#### INPUT

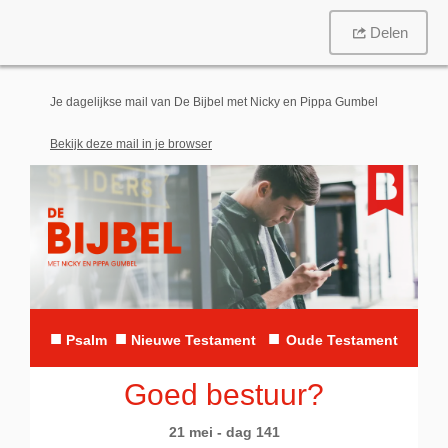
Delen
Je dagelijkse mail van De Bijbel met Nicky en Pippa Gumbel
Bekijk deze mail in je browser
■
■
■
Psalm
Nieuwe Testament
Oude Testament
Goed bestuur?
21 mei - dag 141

#### ASSIGNMENT
This exercise requires the lines of the entries containing the string "mail".

#### ANSWER BELOW
Je dagelijkse mail van De Bijbel met Nicky en Pippa Gumbel
Bekijk deze mail in je browser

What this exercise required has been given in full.